- Task instructions
**1.** Please reproduce, word for word, the part of the Kinesis Video Streams article that opens with the words containing "- New Docker" and closes with "browsers using HLS.".
**2.** In the Kinesis Video Streams article, which three new regions did the service expand into during late 2025?

----- Passage to read

AWS releases updated Kinesis Video Streams code for ingestion and playback
Amazon Web Services (AWS) has published code examples for Kinesis Video Streams, demonstrating how developers can send and retrieve data, as well as enable HLS playback. These examples utilize various tools including a GStreamer plugin, Docker containers for RTSP sources, and the PutMedia API for sending pre-containerized video files. The documentation also provides guidance on parsing video fragments and rendering them, alongside HLS integration for web playback.
Key Takeaways
- Published a GStreamer plugin (kvssink) to simplify building KVS producer SDK destinations.
- Integrated the PutMedia API with the Java producer library to support MKV containerized video uploads.
- New Docker container examples streamline RTSP video ingestion from IP cameras and edge devices.
- Provided a Kinesis Video Streams Parser Library for programmatic fragment logging and rendering via JCodec.
- Documentation includes JavaScript/HTML templates for embedding streaming sessions into web browsers using HLS.
Why It Matters
AWS is shifting from providing infrastructure to offering specific 'how-to' code, targeting a broad developer base in IoT and surveillance. By simplifying the integration of GStreamer and Docker, AWS removes common technical friction from the ingestion pipeline, ensuring Kinesis remains the default backbone for high-scale video analytics and machine vision projects. For the broader ecosystem, this move counters the rise of specialized 'API-first' startups by matching their ease-of-use with AWS’s global scale. Watch for an increase in third-party integrations as developers utilize these standardized fragment parsing and rendering libraries to lower time-to-market for proprietary AI video tools.
Additional Context
The release of these code examples follows a period of rapid geographic and technical expansion for the service. Per AWS, throughout late 2025, Kinesis Video Streams expanded into three new regions—Spain, Malaysia, and Bahrain—to support data residency requirements for global enterprises. In November 2025, Amazon also introduced a WebRTC Multi-Viewer capability, allowing up to three concurrent real-time viewers from a single device without increasing the source's bandwidth load, facilitating use cases in remote proctoring and robot control centers. Technically, the service has prioritized infrastructure modernization to keep pace with global traffic. Per AWS-News in December 2025, Kinesis Video Streams implemented dual-stack IPv4 and IPv6 support for WebRTC, addressing connectivity constraints for massive IoT deployments. This is particularly relevant as video is projected to account for 82% of global internet traffic in 2026, according to a May 2026 report from Servers.com. This growth is driving a shift toward hardware-accelerated encoding, where platforms utilize specialized ASICs to handle the immense compute load of 4K and 8K streams. Competition is also intensifying as large-scale events demand unprecedented reliability. According to MarketsandMarkets in June 2026, AWS maintains a consolidated market share of roughly 25-27% in video streaming software alongside giants like Comcast and Microsoft. However, industry analysis from FastPix in April 2026 suggests some startups are migrating away from primary hyperscalers due to the operational complexity of wiring together ten or more disparate media services. These new KVS code examples appear to be a direct response, aimed at retaining developers by making the AWS media stack more cohesive and accessible.

----------
----- Data provided

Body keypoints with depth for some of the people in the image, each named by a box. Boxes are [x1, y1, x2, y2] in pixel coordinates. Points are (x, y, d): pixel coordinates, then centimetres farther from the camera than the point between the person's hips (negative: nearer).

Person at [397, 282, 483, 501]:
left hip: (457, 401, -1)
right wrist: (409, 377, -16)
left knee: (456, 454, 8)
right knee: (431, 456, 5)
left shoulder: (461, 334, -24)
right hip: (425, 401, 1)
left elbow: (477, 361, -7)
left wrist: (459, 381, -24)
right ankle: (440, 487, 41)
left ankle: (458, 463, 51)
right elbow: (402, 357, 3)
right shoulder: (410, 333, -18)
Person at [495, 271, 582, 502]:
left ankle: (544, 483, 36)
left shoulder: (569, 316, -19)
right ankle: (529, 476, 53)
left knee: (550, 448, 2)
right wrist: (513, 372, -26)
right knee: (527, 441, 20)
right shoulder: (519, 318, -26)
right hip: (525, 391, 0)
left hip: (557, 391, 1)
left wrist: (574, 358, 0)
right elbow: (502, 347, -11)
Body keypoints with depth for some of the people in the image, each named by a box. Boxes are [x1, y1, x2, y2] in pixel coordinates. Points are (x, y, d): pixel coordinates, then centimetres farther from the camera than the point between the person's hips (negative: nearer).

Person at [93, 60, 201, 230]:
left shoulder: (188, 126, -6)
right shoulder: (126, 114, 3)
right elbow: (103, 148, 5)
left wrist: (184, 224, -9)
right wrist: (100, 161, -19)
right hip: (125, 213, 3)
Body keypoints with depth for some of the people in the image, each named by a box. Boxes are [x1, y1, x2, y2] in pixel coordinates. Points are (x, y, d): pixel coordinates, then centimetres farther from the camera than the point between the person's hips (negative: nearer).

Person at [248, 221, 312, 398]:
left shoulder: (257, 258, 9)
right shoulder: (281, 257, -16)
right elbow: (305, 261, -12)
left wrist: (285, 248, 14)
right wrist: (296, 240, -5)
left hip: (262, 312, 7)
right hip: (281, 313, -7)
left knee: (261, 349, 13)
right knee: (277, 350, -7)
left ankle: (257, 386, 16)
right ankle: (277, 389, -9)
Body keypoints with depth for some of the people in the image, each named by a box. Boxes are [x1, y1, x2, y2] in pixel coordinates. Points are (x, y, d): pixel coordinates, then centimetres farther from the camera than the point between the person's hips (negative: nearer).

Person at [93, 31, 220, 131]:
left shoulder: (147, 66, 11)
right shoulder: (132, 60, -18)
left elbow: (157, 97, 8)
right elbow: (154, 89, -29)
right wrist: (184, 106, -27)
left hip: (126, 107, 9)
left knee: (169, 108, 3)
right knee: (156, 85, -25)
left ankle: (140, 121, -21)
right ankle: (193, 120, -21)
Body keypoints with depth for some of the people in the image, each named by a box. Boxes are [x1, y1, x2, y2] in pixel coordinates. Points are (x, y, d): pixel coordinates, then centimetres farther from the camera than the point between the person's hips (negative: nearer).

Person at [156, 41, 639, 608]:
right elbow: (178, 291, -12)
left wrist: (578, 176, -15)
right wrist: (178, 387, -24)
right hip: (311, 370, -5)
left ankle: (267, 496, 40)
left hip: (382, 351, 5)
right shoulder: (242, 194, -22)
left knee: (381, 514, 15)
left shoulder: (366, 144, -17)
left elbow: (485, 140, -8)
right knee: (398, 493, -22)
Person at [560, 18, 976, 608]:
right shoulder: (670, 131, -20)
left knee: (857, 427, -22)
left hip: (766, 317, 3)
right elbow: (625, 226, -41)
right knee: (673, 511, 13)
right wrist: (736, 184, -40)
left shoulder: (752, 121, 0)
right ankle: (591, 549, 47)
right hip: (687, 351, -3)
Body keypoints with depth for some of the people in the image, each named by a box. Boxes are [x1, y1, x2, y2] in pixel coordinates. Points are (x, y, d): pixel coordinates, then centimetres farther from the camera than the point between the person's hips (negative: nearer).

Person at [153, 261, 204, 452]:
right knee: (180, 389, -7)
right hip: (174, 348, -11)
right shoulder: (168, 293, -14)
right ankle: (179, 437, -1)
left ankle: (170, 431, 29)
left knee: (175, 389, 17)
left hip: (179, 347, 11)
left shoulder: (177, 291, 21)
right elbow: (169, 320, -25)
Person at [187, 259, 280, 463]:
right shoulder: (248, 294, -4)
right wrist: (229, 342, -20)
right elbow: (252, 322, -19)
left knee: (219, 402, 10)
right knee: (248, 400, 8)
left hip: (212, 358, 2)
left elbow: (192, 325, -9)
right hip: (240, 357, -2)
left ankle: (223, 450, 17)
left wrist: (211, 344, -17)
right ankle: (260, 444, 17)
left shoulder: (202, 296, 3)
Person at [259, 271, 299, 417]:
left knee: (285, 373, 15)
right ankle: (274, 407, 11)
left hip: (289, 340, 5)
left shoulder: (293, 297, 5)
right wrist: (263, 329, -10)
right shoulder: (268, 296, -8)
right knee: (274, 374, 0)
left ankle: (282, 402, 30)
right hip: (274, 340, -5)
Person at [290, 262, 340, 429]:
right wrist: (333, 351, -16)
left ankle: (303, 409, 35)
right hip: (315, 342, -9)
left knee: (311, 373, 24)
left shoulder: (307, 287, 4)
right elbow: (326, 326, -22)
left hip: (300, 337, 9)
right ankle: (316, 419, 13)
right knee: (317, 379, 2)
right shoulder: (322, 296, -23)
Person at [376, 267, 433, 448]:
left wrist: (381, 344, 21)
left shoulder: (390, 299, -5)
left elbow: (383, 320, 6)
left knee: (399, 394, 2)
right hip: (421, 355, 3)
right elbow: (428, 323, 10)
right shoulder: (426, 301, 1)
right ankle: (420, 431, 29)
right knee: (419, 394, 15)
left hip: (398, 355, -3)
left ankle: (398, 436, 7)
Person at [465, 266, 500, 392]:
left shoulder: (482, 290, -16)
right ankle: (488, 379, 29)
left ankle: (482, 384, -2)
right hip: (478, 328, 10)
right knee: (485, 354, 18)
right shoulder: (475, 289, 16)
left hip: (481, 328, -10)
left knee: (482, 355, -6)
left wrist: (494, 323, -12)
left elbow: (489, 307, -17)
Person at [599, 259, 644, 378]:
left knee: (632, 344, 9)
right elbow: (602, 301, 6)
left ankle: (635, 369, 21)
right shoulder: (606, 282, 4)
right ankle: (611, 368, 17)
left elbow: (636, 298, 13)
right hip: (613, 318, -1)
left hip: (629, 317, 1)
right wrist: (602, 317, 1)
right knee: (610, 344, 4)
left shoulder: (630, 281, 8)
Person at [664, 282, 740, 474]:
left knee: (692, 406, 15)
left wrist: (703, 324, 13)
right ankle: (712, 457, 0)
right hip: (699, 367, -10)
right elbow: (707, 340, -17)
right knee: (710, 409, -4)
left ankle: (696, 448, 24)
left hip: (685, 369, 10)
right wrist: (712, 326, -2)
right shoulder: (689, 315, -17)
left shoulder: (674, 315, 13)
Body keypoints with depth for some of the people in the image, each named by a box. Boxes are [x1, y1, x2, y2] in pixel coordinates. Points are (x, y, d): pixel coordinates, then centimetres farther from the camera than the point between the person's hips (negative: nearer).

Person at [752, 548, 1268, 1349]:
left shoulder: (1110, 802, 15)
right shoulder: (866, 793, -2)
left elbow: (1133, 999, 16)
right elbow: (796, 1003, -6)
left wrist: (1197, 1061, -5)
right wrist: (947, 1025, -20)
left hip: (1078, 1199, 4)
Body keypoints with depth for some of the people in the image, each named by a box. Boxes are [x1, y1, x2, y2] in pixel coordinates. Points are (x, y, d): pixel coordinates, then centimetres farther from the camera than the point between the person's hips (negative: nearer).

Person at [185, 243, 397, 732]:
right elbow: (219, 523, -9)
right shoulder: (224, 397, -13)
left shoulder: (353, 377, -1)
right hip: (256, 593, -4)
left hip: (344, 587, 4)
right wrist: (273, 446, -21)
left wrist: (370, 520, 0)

----------

- Solved tasks
**1.**
- New Docker container examples streamline RTSP video ingestion from IP cameras and edge devices.
- Provided a Kinesis Video Streams Parser Library for programmatic fragment logging and rendering via JCodec.
- Documentation includes JavaScript/HTML templates for embedding streaming sessions into web browsers using HLS.

**2.** Spain, Malaysia, and Bahrain.